At Harbour Green Park you will see the “Light Shed” which imitates the simple boat-sheds that stood along the harbour over a century ago. Poised on log stilts, this aluminium-coated shed is particularly lustrous after dark when a dim, moving light shines from within. The park itself is a lovely shady area which seems to float at the edge of the harbour and it has plenty of benches from where you look at the appealing views and watch the float planes arrive and take off. It contains a variety of European Beech, Northern Red Oak and London Plane trees. This was going to be a long, slow walk….
Further along I came to the Vancouver Convention Centre West. A fascinating building as it appears to lean out over the harbour and resembles the prow of a ship. It has huge glass windows that reflect the view (on this day lovely clouds over the North Vancouver Mountains). Also along the seawall are railings similar to those you find on a ship and there are lots of interesting information plaques telling you the stories of different people who came to BC and what they did. What a wonderful way to learn history. All the photos come from the BC Museum in Victoria. (Another must-see museum).

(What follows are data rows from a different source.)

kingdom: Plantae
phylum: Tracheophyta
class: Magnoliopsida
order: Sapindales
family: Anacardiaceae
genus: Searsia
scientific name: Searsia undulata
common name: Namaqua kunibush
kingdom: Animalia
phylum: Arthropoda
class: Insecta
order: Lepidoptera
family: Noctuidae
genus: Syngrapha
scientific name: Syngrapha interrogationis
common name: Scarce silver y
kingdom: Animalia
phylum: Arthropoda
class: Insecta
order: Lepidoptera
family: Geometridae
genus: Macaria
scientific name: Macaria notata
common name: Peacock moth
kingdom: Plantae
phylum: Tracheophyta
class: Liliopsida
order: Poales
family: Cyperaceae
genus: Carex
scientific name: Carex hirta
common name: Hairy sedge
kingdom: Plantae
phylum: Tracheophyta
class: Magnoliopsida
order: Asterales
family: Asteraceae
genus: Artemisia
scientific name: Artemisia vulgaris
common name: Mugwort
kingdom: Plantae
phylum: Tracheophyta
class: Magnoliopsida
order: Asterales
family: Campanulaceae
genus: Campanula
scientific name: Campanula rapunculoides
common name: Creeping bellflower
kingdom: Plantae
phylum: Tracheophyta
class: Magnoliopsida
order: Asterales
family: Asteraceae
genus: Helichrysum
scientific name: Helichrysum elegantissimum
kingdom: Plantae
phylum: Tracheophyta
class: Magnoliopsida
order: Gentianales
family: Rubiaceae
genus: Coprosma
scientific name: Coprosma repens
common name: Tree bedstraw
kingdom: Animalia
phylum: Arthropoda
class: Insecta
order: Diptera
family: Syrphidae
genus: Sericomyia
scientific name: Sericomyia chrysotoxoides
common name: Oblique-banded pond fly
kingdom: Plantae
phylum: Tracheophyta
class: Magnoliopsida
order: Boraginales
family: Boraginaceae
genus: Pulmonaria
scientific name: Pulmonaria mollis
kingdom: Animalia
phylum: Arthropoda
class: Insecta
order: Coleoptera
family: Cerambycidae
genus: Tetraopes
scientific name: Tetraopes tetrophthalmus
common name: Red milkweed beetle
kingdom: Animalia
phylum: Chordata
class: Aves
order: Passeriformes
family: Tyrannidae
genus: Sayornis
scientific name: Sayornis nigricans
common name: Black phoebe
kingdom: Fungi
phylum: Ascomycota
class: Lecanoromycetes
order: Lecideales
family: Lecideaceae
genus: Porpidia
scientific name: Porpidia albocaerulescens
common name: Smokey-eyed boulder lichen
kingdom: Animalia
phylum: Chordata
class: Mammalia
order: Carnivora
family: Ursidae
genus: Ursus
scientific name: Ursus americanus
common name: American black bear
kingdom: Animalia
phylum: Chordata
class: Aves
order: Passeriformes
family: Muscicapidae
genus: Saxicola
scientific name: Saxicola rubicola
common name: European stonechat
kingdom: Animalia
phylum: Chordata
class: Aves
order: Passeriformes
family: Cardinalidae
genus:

Finally you come to an impressive blue bulbous sculpture “The Drop” by Inges Idee. The west building has a 6 acre living roof with 400, 000 indigenous plants and 4 beehives and 40% of the building juts out over the water. An impressive building. You then arrive at the distinctive Canada Place with the five sails that dominate the Vancouver Downtown skyline and which is home to the Vancouver Convention Centre East and the cruise ships terminal, and if you look up West Hastings Street you will see an impressive example of art deco, the Marine Building, which was built during the great Depression and was the tallest building in the British Empire in 1930.